More about the Echizen Paper Village of Japan

Echizen Japanese paper making

Legend has it that about 1,500 years ago the Paper Goddess (Kawakami Gozen) taught people in this area how to make paper with the natural materials from special plants called Kozo (Mulberry).

It is thought that the historic Kawakami Gozen might have been from Korea or China. At the time, many passed through from China to Korea to Japan, and brought with them many practices of arts, crafts, calligraphy, and religion. A foreigner such as this would have the allure of a goddess at that time in history.

The Echizen Paper Village has actually grown into 5 villages over the centuries. There are at least 20 washi paper-making workshops and factories in the area. Virtually everyone in Echizen works in support of the paper-making industry.

There are paper factory tours in Echizen for a modest cost (about $3). I recommend you try that if you find yourself in Japan's Fukui prefecture.

These reproductions are made using the highest-quality Japanese-made fine art paper. This natural-color (unbleached) paper is made of kozo (mulberry) and pulp in the village of Echizen, Japan. The weight rating of the paper is 150 grams per meter, which is fairly heavy, but can still be rolled for shipment. This thickness makes framing much easier than a thinner kozo or rice paper. I tested more than two dozen papers before I determined this was the best for ease of framing, quality of texture, and natural color.

Yes, I am cheaper than AllPosters.com, and I use real Japanese kozo paper and the best archival inks (they use cotton-based watercolor paper). Here, you are buying a quality print from an Asian art fanatic.

This paper is coated to receive pigment ink in the Giclée printing process. The combination of this paper and ink is expected to last up to 200 years if not exposed to direct sunlight.

__GIVEN RECORDS__:
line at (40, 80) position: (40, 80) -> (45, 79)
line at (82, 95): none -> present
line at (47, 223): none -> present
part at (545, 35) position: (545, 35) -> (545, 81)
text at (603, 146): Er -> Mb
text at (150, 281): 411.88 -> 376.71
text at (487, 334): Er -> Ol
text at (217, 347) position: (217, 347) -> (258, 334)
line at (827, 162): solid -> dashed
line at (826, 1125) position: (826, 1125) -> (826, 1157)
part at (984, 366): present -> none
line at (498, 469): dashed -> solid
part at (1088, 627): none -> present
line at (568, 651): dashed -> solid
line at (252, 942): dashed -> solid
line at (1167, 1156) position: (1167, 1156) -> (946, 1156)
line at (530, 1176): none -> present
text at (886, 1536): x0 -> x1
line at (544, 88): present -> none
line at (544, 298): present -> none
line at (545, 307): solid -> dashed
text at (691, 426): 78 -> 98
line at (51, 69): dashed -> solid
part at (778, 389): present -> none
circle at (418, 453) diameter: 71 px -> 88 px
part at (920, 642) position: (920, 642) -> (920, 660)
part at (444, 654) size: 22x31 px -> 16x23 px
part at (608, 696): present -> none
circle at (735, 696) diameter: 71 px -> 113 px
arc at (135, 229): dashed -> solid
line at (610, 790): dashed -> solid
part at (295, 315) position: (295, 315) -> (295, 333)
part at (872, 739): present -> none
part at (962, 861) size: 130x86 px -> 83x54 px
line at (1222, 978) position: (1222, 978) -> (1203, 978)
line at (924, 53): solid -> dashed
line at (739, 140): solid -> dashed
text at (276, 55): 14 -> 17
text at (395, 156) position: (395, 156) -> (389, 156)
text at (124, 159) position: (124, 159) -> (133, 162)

__WORK REQUEST__: Continue the piece about Echizen paper and the prints made from it, starting right after its last sentence.

__RESULT BELOW__:
What people don't realize is how small Japanese woodblock prints are in the original form. Most of them are around 25cm (about 10") on the short edge. I offer reproductions of the original size, as well as much larger sizes.

In order to create larger-sized reproductions, I have purchased many original prints (some up to 250 years old) to create high-resolution digital images. In many cases, I have acquired licenses to use high-resolution images from other collections of woodblock prints. Some of the original prints cost $5000 or more, so it's not practical for me to purchase hundreds of them.

I strive to make the final image as much like the original print was 180-250 years ago. I do remove flaws (some orginals have developed holes, discoloration, foxing, or stains). I leave the appearance of the traditional woodblock printing process (original color bleed), but I repair the flaws before I make these reproductions. In some cases, I go pixel by pixel for up to 5 hours to get the image I am printing to be perfect.

I always leave a margin on the paper in the size of a standard frame in the USA. This makes it easier and cheaper to frame for you. You can either cut appropriate matting, or use the paper margin in lieu of matting. Always note the size of the printed area is smaller than the frame size the print is intended for. If you want minimal margins, and a larger print area, just let me know when you buy.